En cas de grande affluence sur la place Tahrir, au Caire, pendant la révolution anti-Moubarak de 2011, on avait alors recours à la technique de la ségrégation : femmes envoyées vers le terre-plein central ou files d’attente séparées pour entrer sur la place. Pour traverser la foule, des chaînes humaines formaient un passage protégé. Mais les actions individuelles ne suffisent pas.
« En juin dernier, je participais avec des amies à la marche des femmes contre le harcèlement, j’étais là pour protéger. Mais trois filles ont été attaquées, leurs vêtements ont été déchirés. C’était horrible, c’est pour ça que j’ai décidé de rejoindre Basma », raconte Ahmed Manshawi, 21 ans, étudiant dans une école d’ingénieurs et membre de l’équipe nationale de judo.
Portant des vestes jaunes ou orange, principalement composées d’hommes, ces patrouilles ont œuvré dans le centre-ville du Caire en août pour la fête religieuse de l’Aïd. Car les agressions n’arrivent pas seulement au cours de rassemblements politiques.
Des tours de guet dans les rassemblements
Doit-on y voir la conséquence d’une frustration sexuelle ? En Egypte, il est en effet difficile d’avoir des relations sexuelles avant le mariage, et de se marier jeune, car les hommes doivent avoir des ressources suffisantes pour être acceptés par leur future belle-famille. Mais selon le mouvement Basma, ce n’est pas l’unique raison. Ses membres racontent avoir parfois rencontré des harceleurs âgés de 10 ans ! « Dans ces cas-là, le mobile n’est pas sexuel mais est simplement une forme de violence envers les femmes. »
D’autres groupes, comme Attrape un harceleur, ou Tahrir Bodyguards, ont donc également décidé d’agir pour combattre ses agressions. Pendant les manifestations de l’automne et de l’hiver, ils ont investi la place Tahrir et mis en place des tours de guet. D’autres barbouillent le visage des harceleurs de noir quand ils les attrapent. Seulement, contre des groupes d’attaquants, et si la foule autour est très dense, « on n’a parfois que deux minutes pour agir », témoignent les membres de l’Opération anti-harcèlement sexuel, une coalition d’associations féministes ou de défense des droits de l’homme créée en décembre 2012.
Lors de certaines manifestations, des femmes ont été déshabillées, traînées loin de toute aide, violentées par des dizaines de mains d’hommes.
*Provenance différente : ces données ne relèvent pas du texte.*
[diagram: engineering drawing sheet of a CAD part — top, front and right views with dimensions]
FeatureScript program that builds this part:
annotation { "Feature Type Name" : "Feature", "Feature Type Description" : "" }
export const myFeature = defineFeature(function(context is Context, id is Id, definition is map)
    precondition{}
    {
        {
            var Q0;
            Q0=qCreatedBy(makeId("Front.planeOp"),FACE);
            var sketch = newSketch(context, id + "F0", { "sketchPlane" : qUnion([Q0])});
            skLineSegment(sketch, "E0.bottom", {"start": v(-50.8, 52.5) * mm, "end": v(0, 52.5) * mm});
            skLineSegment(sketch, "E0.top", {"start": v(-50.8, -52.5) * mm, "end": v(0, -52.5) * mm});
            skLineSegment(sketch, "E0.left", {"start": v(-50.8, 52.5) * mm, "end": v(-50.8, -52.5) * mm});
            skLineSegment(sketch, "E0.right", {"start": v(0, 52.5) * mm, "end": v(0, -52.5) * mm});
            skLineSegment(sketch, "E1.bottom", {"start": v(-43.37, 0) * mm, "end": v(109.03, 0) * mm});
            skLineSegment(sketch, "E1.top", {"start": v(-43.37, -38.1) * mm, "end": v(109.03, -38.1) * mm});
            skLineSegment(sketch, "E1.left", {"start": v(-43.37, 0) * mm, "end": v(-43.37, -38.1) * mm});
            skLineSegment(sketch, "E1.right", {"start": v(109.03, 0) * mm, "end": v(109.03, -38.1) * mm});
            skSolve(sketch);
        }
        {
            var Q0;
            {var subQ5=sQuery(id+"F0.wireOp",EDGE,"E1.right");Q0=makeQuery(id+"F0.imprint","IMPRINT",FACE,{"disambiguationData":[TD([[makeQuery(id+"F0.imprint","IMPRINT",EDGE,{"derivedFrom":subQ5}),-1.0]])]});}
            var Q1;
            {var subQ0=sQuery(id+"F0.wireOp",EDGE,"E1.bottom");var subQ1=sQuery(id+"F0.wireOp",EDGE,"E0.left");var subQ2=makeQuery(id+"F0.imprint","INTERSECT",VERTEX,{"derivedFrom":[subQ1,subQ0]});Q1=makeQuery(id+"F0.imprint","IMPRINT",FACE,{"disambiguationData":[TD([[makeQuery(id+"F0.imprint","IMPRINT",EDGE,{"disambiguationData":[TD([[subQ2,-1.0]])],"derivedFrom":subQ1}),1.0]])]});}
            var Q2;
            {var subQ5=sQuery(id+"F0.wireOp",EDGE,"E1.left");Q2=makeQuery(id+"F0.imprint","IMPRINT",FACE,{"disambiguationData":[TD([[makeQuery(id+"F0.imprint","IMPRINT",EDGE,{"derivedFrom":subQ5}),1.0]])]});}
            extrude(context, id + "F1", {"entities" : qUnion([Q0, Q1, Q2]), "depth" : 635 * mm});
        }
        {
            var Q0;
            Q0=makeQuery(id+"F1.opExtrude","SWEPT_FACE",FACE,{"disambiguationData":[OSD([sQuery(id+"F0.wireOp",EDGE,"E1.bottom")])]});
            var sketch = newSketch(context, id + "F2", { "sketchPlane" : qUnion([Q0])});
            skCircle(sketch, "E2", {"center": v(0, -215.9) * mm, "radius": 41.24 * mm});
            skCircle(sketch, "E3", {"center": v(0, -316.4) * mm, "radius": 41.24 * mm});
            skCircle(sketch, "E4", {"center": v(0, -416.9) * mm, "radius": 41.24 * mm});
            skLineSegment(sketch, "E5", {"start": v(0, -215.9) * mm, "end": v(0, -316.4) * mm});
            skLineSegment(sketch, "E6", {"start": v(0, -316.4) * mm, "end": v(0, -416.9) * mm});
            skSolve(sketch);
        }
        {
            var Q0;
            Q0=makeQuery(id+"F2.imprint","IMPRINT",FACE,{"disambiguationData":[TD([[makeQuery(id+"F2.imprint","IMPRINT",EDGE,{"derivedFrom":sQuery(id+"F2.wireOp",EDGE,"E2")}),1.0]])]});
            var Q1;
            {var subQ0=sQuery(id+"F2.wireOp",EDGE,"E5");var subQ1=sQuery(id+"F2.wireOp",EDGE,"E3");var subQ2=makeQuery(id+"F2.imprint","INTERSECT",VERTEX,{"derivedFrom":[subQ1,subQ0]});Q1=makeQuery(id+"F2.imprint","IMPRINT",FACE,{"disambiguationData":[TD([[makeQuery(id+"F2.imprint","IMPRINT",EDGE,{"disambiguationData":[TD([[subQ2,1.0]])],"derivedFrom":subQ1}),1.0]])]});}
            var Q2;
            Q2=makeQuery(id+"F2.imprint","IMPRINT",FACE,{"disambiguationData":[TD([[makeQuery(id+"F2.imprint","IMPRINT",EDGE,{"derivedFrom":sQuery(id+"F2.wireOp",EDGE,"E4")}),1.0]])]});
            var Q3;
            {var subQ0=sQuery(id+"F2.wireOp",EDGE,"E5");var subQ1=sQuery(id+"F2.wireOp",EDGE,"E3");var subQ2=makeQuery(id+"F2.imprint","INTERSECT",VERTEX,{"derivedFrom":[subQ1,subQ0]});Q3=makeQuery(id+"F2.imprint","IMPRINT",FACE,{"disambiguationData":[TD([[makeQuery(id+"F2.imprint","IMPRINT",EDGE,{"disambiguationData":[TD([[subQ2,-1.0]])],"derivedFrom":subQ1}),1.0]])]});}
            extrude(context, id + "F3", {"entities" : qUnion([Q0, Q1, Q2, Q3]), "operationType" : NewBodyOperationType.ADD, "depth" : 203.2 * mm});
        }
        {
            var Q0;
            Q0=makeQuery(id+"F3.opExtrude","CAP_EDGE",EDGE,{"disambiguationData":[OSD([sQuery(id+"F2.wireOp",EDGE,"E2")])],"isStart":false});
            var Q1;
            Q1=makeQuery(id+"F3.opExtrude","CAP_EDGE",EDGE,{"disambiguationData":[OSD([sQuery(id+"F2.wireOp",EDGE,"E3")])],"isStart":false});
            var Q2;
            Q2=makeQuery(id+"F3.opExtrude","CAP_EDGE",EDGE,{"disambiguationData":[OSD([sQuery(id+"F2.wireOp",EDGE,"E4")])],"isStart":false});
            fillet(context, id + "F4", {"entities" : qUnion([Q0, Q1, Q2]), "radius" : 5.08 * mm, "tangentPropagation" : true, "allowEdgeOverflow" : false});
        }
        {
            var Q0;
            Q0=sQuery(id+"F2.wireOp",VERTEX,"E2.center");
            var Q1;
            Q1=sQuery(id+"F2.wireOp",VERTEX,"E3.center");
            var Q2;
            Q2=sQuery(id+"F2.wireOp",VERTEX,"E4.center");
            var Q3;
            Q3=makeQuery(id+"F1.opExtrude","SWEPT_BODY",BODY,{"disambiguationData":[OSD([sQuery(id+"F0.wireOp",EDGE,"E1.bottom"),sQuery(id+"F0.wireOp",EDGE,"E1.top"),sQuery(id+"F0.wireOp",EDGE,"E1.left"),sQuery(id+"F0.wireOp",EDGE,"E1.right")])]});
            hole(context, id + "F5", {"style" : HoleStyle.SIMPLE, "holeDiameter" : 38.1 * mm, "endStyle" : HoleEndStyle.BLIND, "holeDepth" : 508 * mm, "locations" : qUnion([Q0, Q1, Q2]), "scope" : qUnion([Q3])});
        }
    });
Une victime se rappelle : « Ils avaient tous la même grimace sur le visage, un visage de fou. Des animaux, c’est tout ce que je vois pour expliquer leur comportement. »
Certains témoignages mentionnent des hommes sous l’emprise de la drogue. En janvier, une femme a même été violée avec un couteau. Et les manifestants, hommes ou femmes, qui ont voulu lui porter secours ont aussi été partiellement déshabillés, et parfois blessés.
Les brigades anti-harcèlement sexuel font également de la sensibilisation sur le terrain ou en ligne (Facebook, YouTube, etc.). Ils expliquent que rester passif face au harcèlement verbal ou physique revient à cautionner cette attitude. La violence sexuelle est en effet entourée d’une culture de silence, de déni, et on fait de la victime une coupable.
Le mouvement insiste donc sur le fait que les femmes ont le droit de se rendre aux manifestations ou dans n’importe quel endroit noir de monde et qu’elles ne sont en rien fautives de ce qui peut arriver.